[Provided passage — start]
The Airweave backend is organized into domain-driven modules:

backend/airweave/
├── platform/              # Source connectors & sync engine
│   ├── sources/           # External API integrations
│   ├── entities/          # Data schemas
│   ├── configs/           # Auth & config schemas
│   ├── sync/              # Sync orchestration
│   │   ├── orchestrator.py      # Main sync coordinator
│   │   ├── entity_pipeline.py   # Entity processing pipeline
│   │   ├── processors/          # Chunk, embed, dispatch
│   │   └── handlers/            # Destination writers
│   ├── destinations/      # Vector store adapters (Qdrant, Vespa)
│   ├── temporal/          # Workflow & activity definitions
│   └── storage/           # File storage (ARF format)
[Provided passage — finish]
▶ **Work task**:
Please answer these from the Airweave backend layout above:
1. Which file serves as the main sync coordinator?
2. Which vector stores are named for the destination adapters?
3. What file format does the storage module use?
[Supplied entries — start]
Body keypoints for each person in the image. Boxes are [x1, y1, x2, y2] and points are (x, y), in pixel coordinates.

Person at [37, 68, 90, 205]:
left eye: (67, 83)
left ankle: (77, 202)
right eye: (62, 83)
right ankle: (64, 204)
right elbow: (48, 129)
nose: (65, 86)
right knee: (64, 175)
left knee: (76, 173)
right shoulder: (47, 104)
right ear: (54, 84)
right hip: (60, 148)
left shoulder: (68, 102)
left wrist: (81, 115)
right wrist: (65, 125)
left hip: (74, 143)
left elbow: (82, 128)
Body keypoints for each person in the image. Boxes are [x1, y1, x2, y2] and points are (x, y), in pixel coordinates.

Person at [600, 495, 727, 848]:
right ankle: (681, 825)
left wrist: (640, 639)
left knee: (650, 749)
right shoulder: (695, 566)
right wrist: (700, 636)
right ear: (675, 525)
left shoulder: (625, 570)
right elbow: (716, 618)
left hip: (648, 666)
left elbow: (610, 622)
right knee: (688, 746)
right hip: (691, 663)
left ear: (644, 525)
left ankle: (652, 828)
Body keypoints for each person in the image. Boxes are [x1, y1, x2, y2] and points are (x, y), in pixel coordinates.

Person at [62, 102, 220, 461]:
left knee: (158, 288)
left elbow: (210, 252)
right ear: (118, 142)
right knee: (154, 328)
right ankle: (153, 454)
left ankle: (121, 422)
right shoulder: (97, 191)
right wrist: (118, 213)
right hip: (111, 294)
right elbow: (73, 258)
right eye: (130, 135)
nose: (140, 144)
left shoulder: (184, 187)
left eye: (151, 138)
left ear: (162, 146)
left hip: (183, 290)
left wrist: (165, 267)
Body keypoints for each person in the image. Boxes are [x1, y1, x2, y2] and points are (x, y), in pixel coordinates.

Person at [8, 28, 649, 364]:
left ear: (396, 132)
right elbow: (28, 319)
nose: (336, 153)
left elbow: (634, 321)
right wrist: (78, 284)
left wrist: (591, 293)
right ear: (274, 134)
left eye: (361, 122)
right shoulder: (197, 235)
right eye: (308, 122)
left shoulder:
[Supplied entries — finish]
▶ **Exercise answer**:
1. orchestrator.py
2. Qdrant and Vespa
3. ARF format